Leave every picture out. Set down all the lines below exactly.

*DATA FOR THIS EXERCISE:*
################

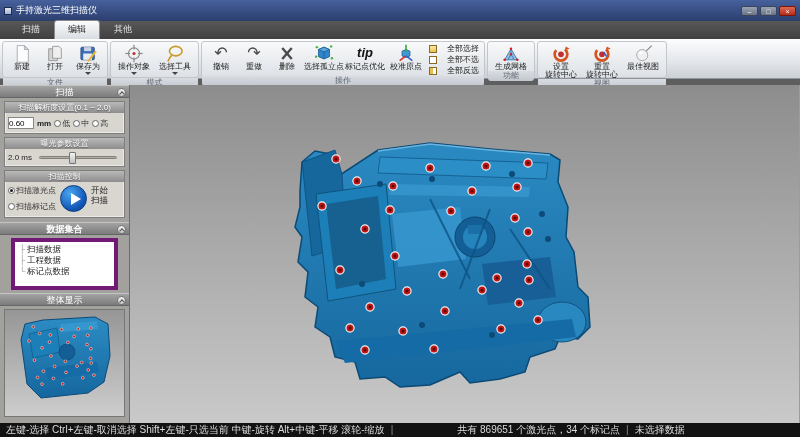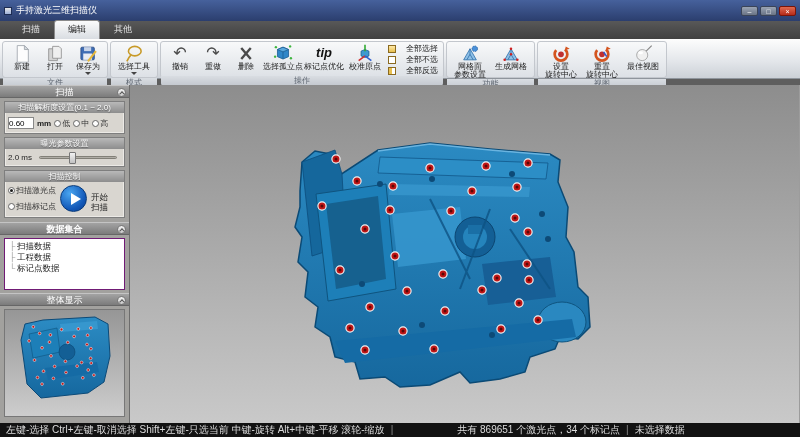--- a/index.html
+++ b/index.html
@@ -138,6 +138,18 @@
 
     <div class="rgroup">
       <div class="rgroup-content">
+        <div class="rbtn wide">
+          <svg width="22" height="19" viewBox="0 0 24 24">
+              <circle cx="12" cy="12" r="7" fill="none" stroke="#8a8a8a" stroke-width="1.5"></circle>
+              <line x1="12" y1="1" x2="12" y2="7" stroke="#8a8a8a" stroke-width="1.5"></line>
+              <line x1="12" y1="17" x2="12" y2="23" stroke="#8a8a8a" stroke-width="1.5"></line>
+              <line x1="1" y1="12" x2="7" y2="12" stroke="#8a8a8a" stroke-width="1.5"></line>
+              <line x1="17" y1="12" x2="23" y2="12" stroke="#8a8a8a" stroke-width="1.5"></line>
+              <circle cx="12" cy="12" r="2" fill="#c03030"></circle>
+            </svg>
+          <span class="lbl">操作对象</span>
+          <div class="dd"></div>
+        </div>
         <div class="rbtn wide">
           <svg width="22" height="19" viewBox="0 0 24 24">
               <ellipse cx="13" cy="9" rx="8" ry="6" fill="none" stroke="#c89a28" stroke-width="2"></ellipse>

################

*SOLUTION FOR THIS PROBLEM:*
--- a/index.html
+++ b/index.html
@@ -138,6 +138,18 @@
 
     <div class="rgroup">
       <div class="rgroup-content">
+        <div class="rbtn wide">
+          <svg width="22" height="19" viewBox="0 0 24 24">
+              <circle cx="12" cy="12" r="7" fill="none" stroke="#8a8a8a" stroke-width="1.5"></circle>
+              <line x1="12" y1="1" x2="12" y2="7" stroke="#8a8a8a" stroke-width="1.5"></line>
+              <line x1="12" y1="17" x2="12" y2="23" stroke="#8a8a8a" stroke-width="1.5"></line>
+              <line x1="1" y1="12" x2="7" y2="12" stroke="#8a8a8a" stroke-width="1.5"></line>
+              <line x1="17" y1="12" x2="23" y2="12" stroke="#8a8a8a" stroke-width="1.5"></line>
+              <circle cx="12" cy="12" r="2" fill="#c03030"></circle>
+            </svg>
+          <span class="lbl">操作对象</span>
+          <div class="dd"></div>
+        </div>
         <div class="rbtn wide">
           <svg width="22" height="19" viewBox="0 0 24 24">
               <ellipse cx="13" cy="9" rx="8" ry="6" fill="none" stroke="#c89a28" stroke-width="2"></ellipse>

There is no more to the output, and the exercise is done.